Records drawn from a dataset
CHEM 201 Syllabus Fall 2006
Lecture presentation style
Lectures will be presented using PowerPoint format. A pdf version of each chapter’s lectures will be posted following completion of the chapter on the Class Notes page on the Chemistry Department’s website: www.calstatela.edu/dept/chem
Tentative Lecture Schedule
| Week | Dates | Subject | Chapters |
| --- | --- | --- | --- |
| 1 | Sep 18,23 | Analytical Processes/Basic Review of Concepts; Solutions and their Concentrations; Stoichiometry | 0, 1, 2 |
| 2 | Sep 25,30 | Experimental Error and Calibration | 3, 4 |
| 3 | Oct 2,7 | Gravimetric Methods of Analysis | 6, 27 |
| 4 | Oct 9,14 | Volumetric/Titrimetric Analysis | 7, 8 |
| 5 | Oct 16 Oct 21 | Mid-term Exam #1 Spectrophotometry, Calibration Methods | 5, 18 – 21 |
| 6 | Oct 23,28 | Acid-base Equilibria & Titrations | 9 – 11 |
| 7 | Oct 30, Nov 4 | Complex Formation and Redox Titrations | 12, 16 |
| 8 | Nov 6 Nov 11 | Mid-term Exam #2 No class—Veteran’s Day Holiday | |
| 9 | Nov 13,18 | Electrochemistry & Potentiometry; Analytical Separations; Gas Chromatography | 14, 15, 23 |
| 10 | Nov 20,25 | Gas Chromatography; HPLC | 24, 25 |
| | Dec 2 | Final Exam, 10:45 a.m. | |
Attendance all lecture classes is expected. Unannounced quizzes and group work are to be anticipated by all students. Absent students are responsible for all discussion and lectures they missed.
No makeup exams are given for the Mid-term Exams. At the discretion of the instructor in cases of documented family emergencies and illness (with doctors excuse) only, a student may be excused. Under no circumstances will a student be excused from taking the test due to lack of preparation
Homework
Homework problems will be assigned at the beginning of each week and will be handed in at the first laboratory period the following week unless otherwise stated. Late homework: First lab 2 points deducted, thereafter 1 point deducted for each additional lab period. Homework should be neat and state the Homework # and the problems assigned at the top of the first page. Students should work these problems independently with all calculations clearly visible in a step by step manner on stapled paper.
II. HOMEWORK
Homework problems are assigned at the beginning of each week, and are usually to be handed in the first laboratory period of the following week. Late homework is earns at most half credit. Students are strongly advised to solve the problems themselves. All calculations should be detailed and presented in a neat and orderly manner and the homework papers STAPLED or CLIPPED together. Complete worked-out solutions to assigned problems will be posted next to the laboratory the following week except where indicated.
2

— Problem —
Check the entries above line by line and return each one containing the word "Methods".

— Your solution —
| 3 | Oct 2,7 | Gravimetric Methods of Analysis | 6, 27 |
| 5 | Oct 16 Oct 21 | Mid-term Exam #1 Spectrophotometry, Calibration Methods | 5, 18 – 21 |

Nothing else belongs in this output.